3. Il ressort des pièces du dossier qu'à la date à laquelle a été examinée la demande de maintien de M. D... au répertoire des détenus particulièrement signalés, le 28 février 2018, ce dernier était incarcéré à la maison centrale de Saint-Maur (Val-de-Marne). Il ressort de l'avis de cette commission, produit par le ministre pour la première fois en appel, que cette instance était composée de l'ensemble des autorités dont la présence est requise par la circulaire du 15 octobre 2012. Chacun de ses membres a émis un avis circonstancié sur le maintien de l'intéressé au répertoire DPS. Dans ces conditions, c'est à tort que le tribunal administratif de Pau s'est fondé sur l'irrégularité de la composition de la commission locale DPS pour annuler la décision ministérielle du 9 août 2018.
4. Il appartient à la cour administrative d'appel, saisie de l'ensemble du litige par l'effet dévolutif de l'appel, d'examiner les autres moyens soulevés par
M. D... devant le tribunal administratif de Pau.
5. En premier lieu, M. C... B..., adjoint à la cheffe du bureau de gestion de la détention et des missions extérieures du ministère de la justice, a reçu délégation pour signer tous actes, arrêtés et décisions relevant de ses attributions, au nombre desquels figurent les décisions d'inscription ou de maintien au répertoire DPS, par arrêté ministériel du
6 avril 2018, régulièrement publié au Journal officiel de la République française le 11 avril 2018. Par suite, le moyen tiré de l'incompétence du signataire de la décision doit être écarté.
6. En second lieu, aux termes du paragraphe 1.1.1 de la circulaire du
15 octobre 2012 précitée : " Les critères d'inscription au répertoire des détenus particulièrement signalés sont liés au risque d'évasion et à l'intensité de l'atteinte à l'ordre public que celle-ci pourrait engendrer ainsi qu'au comportement particulièrement violent en détention de certaines personnes détenues. / Les personnes détenues susceptibles d'être inscrites au répertoire des DPS sont celles : 1) appartenant à la criminalité organisée locale, régionale, nationale ou internationale ou aux mouvances terroristes, appartenance établie par la situation pénale ou par un signalement des magistrats, de la police ou de la gendarmerie ; / 2) ayant été signalées pour une évasion réussie ou un commencement d'exécution d'une évasion, par ruse ou bris de prison ou tout acte de violence ou ayant fait l'objet d'un signalement par l'administration pénitentiaire, les magistrats, la police ou la gendarmerie, selon lequel des informations recueillies témoignent de la préparation d'un projet d'évasion ; / 3) susceptibles de mobiliser les moyens logistiques extérieurs d'organisations criminelles nationales, internationales ou des mouvances terroristes ; (...) ".
7. Il ressort des pièces du dossier que M. D... a été condamné à quatre reprises pour des faits liés à une activité terroriste entrepris entre 1996 et 2003, dont, à deux reprises, à des peines de vingt ans de réclusion criminelle.

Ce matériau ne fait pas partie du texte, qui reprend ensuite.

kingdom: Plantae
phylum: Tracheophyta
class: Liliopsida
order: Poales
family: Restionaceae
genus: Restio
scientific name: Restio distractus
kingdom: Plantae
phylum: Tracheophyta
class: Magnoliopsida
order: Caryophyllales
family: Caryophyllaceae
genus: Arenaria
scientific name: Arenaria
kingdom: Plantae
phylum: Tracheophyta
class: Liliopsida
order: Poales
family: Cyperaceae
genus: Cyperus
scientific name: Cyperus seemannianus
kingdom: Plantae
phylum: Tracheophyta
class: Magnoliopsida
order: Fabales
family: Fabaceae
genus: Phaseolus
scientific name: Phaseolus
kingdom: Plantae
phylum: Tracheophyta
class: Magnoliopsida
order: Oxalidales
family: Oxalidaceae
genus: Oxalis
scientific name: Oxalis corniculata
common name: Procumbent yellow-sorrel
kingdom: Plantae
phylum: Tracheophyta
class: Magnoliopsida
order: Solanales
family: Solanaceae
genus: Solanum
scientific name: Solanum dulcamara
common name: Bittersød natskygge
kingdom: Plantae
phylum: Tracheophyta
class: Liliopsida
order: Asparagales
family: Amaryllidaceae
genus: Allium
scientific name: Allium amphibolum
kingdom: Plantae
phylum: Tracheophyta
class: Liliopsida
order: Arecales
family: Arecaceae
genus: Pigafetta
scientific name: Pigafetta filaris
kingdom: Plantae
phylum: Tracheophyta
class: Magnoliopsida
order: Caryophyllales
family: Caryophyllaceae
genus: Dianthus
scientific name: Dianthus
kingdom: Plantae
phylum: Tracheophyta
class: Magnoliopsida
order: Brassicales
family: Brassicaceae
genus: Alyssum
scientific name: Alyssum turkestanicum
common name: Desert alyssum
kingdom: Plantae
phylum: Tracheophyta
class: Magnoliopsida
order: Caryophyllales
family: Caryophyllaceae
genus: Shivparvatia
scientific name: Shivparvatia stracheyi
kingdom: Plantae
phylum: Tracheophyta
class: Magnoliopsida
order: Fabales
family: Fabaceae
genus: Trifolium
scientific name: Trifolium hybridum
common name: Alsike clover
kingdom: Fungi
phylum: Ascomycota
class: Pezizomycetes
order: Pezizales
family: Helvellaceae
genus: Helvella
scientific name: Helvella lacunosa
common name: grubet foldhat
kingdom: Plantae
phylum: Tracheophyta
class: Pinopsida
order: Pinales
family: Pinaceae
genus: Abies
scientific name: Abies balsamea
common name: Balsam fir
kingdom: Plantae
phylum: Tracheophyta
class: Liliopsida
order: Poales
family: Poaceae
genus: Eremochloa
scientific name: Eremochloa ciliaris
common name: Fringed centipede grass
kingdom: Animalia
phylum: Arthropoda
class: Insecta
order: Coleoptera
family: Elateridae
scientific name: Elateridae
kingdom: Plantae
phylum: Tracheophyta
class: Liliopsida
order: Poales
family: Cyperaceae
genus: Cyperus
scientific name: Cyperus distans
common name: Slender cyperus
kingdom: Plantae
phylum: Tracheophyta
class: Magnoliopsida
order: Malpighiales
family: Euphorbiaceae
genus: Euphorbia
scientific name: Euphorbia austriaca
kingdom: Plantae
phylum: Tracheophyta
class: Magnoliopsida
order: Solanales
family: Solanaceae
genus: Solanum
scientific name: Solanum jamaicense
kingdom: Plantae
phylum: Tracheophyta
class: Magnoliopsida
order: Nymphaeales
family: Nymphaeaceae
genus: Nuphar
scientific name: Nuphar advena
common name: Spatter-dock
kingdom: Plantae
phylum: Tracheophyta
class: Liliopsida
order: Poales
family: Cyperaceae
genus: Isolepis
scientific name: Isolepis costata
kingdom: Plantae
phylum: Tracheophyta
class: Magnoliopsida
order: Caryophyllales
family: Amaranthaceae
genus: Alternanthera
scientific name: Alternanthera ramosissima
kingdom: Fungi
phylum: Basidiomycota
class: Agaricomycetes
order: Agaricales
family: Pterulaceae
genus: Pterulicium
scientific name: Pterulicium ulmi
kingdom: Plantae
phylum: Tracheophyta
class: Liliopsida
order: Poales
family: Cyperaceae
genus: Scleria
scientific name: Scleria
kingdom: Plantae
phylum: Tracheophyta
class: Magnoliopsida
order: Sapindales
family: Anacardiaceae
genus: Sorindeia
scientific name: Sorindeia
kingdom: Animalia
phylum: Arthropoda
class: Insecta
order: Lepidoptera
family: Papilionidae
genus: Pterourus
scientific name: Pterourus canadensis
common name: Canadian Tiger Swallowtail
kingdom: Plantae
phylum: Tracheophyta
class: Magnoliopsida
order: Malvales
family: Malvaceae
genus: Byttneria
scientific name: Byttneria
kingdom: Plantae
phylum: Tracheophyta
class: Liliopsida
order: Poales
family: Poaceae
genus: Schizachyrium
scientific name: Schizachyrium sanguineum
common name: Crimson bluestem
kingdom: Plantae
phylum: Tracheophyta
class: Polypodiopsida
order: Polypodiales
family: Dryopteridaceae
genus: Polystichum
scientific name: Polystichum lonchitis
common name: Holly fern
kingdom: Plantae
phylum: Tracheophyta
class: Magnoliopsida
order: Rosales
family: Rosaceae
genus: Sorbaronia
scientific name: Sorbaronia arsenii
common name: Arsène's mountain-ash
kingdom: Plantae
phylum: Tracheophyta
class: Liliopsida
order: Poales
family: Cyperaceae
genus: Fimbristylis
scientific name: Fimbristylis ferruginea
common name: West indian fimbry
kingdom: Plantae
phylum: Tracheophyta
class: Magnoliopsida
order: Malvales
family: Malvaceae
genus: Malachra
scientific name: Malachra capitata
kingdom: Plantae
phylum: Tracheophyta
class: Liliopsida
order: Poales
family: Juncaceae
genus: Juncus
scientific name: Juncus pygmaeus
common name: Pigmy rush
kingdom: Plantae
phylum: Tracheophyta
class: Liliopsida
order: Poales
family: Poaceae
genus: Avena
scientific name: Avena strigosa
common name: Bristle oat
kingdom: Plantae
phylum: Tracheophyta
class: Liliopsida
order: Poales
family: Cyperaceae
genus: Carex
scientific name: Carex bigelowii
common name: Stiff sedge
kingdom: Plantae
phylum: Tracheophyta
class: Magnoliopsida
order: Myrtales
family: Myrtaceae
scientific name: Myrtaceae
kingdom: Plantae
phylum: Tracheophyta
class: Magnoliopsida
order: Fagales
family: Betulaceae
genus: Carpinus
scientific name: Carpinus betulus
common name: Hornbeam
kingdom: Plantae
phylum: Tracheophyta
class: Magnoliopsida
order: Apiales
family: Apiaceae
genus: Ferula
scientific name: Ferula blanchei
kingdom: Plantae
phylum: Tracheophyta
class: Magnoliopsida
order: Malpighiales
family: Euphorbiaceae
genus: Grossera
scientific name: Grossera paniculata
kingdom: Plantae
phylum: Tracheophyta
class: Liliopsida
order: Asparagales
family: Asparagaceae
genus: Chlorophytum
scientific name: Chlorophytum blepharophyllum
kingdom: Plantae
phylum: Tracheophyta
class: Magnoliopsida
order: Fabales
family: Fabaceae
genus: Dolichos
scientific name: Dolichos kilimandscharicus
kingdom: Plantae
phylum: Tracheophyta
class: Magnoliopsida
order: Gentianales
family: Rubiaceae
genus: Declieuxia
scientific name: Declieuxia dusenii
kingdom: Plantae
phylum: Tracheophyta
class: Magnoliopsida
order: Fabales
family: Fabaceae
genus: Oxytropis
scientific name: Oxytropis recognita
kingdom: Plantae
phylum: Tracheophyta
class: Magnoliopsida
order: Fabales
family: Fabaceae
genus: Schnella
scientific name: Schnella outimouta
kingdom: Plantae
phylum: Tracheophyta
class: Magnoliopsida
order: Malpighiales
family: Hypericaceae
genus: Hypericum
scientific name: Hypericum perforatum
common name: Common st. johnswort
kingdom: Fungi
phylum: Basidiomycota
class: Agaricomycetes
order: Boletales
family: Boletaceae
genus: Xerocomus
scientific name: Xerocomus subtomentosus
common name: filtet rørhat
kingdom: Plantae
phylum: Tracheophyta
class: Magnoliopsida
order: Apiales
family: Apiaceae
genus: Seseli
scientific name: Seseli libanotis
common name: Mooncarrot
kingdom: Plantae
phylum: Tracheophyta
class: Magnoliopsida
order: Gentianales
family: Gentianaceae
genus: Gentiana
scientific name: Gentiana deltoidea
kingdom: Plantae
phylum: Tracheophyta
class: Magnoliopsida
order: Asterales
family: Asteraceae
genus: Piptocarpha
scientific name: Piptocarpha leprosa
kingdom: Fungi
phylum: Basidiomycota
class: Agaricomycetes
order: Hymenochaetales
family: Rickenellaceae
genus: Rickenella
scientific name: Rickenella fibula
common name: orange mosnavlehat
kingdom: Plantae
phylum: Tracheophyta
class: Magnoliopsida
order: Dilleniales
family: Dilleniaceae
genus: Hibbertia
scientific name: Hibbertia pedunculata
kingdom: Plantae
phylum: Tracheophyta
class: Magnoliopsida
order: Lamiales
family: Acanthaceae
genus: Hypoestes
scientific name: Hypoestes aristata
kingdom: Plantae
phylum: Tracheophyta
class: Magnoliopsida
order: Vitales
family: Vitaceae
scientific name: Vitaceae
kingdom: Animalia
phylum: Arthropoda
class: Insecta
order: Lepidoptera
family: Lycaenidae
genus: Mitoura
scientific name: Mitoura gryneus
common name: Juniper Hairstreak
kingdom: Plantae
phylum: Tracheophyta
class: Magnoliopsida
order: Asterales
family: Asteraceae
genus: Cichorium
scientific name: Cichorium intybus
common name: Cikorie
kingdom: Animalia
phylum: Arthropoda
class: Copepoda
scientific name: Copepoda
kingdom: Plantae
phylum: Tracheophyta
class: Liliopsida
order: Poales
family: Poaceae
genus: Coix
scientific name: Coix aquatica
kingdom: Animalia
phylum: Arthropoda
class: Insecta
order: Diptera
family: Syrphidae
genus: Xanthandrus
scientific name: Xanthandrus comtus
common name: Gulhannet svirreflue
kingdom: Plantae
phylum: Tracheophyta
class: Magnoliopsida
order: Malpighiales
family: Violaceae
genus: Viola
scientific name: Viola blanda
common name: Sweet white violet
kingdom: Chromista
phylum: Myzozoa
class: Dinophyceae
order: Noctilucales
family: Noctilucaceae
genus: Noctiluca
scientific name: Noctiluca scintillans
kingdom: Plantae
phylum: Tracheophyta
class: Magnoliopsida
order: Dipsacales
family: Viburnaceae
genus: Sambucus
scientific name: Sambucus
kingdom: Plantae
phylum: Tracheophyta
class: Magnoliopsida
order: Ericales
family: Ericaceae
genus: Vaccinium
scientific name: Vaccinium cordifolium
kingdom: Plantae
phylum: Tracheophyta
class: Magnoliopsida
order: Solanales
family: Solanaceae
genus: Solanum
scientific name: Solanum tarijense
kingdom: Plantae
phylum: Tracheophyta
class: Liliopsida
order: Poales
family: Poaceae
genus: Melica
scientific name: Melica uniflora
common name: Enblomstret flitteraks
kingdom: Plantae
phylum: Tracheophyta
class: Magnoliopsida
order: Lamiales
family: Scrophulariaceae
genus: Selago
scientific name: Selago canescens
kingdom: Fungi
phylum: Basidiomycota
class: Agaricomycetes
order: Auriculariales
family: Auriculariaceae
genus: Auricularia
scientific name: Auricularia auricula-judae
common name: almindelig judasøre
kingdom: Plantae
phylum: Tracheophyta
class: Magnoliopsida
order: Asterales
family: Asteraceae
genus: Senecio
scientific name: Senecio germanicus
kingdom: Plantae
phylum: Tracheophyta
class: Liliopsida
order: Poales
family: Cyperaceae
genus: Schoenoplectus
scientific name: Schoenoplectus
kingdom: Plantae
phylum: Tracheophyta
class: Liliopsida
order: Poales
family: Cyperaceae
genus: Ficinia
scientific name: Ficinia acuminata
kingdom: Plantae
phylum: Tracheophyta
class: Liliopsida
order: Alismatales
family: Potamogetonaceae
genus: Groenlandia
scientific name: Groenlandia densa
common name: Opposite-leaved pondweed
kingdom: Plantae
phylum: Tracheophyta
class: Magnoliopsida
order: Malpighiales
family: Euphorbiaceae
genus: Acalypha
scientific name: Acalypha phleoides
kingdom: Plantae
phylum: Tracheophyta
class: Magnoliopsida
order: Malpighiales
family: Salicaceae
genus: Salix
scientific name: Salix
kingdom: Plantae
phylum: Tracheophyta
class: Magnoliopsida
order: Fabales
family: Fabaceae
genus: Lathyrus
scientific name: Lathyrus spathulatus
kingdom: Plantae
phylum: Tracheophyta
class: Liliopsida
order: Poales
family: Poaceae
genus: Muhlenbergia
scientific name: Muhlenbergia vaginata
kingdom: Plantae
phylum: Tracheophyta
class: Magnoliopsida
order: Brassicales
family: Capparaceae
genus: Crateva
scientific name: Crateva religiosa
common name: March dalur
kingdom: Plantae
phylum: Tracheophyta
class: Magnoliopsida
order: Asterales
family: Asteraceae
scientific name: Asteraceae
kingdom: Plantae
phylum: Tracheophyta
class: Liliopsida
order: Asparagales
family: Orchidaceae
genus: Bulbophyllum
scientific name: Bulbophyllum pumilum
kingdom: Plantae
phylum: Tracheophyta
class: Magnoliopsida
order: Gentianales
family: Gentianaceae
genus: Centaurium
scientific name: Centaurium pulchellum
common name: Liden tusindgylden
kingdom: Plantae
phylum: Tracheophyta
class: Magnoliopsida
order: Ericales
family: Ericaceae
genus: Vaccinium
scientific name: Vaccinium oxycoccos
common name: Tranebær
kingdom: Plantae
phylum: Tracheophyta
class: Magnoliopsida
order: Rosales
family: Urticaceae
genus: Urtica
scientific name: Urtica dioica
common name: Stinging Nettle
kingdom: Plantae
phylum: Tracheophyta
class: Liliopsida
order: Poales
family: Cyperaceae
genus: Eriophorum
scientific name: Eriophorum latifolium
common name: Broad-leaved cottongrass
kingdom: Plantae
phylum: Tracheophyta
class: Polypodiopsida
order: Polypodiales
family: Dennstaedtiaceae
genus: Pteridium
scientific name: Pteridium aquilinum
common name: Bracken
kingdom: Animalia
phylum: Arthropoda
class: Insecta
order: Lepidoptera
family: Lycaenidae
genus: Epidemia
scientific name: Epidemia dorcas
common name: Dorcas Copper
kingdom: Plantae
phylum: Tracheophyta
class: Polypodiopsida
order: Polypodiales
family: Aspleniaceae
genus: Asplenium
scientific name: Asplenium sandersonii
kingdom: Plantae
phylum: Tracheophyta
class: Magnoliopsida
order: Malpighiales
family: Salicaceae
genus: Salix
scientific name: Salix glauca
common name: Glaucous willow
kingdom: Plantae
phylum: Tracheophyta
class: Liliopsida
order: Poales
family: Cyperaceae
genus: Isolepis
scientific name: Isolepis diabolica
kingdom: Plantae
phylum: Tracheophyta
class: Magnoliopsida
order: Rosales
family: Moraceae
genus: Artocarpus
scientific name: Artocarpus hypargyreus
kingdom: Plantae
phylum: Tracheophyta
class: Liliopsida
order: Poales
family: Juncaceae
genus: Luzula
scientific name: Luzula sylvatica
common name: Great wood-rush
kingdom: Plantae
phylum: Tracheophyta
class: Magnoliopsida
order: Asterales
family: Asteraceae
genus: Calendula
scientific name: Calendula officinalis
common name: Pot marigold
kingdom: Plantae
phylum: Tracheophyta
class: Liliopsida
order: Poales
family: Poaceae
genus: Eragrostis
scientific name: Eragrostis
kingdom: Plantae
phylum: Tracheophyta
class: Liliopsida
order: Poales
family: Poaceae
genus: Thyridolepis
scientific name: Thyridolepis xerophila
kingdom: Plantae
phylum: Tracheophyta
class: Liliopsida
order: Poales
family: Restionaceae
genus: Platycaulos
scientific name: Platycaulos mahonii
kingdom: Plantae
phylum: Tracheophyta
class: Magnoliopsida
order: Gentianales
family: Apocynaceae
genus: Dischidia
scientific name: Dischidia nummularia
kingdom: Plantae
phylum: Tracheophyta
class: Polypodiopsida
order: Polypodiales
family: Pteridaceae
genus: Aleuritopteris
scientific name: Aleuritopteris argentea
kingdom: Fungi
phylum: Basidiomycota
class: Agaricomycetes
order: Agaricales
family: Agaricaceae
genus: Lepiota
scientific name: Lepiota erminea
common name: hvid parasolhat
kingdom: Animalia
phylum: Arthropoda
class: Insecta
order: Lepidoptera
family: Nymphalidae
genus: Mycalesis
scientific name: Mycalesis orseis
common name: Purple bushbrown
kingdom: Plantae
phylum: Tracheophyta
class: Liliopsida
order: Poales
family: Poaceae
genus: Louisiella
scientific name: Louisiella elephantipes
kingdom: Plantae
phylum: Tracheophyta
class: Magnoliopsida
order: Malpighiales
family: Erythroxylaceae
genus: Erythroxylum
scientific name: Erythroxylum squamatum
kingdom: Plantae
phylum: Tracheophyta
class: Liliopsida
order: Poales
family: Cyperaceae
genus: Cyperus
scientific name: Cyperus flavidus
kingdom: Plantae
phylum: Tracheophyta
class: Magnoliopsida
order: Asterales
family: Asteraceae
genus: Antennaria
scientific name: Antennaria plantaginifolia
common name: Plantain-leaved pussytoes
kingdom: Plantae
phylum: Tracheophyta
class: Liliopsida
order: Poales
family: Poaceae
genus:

S'il a obtenu la confusion de ces peines, qui atteignaient un total de 52 ans de prison, et leur réduction au maximum légal de trente ans de réclusion criminelle par arrêt de la cour d'appel de Paris du
24 novembre 2017, sa fin de peine était prévue, à la date de la décision attaquée, au 6 septembre 2030 et la fin de la période de sûreté au 27 septembre 2023. Il est, en outre, constant que l'intéressé fait l'objet d'un mandat d'arrêt européen émis par les autorités espagnoles le 29 décembre 2005, dont la justice française a ordonné l'exécution. Si M. D... soutient que l'existence d'une telle procédure n'est pas un critère sur lequel le ministre pouvait fonder sa décision, une telle circonstance pouvait cependant être prise en compte pour apprécier les perspectives de sortie et, corrélativement, le risque d'évasion, d'autant, au demeurant, que M. D... a déjà été signalé en 2003 pour un projet d'évasion de la maison d'arrêt de la Santé à Paris. Il ressort également des pièces du dossier que M. D... n'a pas renié son engagement dans un mouvement terroriste dont il était responsable logistique, expert dans l'utilisation et la manipulation des explosifs, et qu'il participait en détention à des actions de solidarité à l'égard de détenus basques en Espagne. Dans ces conditions, alors même que l'organisation ETA à laquelle il appartenait a annoncé mettre fin à la lutte armée le 20 octobre 2011, a remis ses armes le 8 avril 2017 et s'est dissoute le 3 mai 2018, et que l'intéressé faisait preuve d'un comportement calme et respectueux en détention, le ministre de la justice n'a pas entaché sa décision de maintenir M. D... au répertoire des détenus particulièrement signalés pour une année supplémentaire, d'une erreur manifeste d'appréciation. La circonstance que l'intéressé a été radié de ce répertoire l'année suivante est à cet égard sans incidence sur la légalité de la décision attaquée.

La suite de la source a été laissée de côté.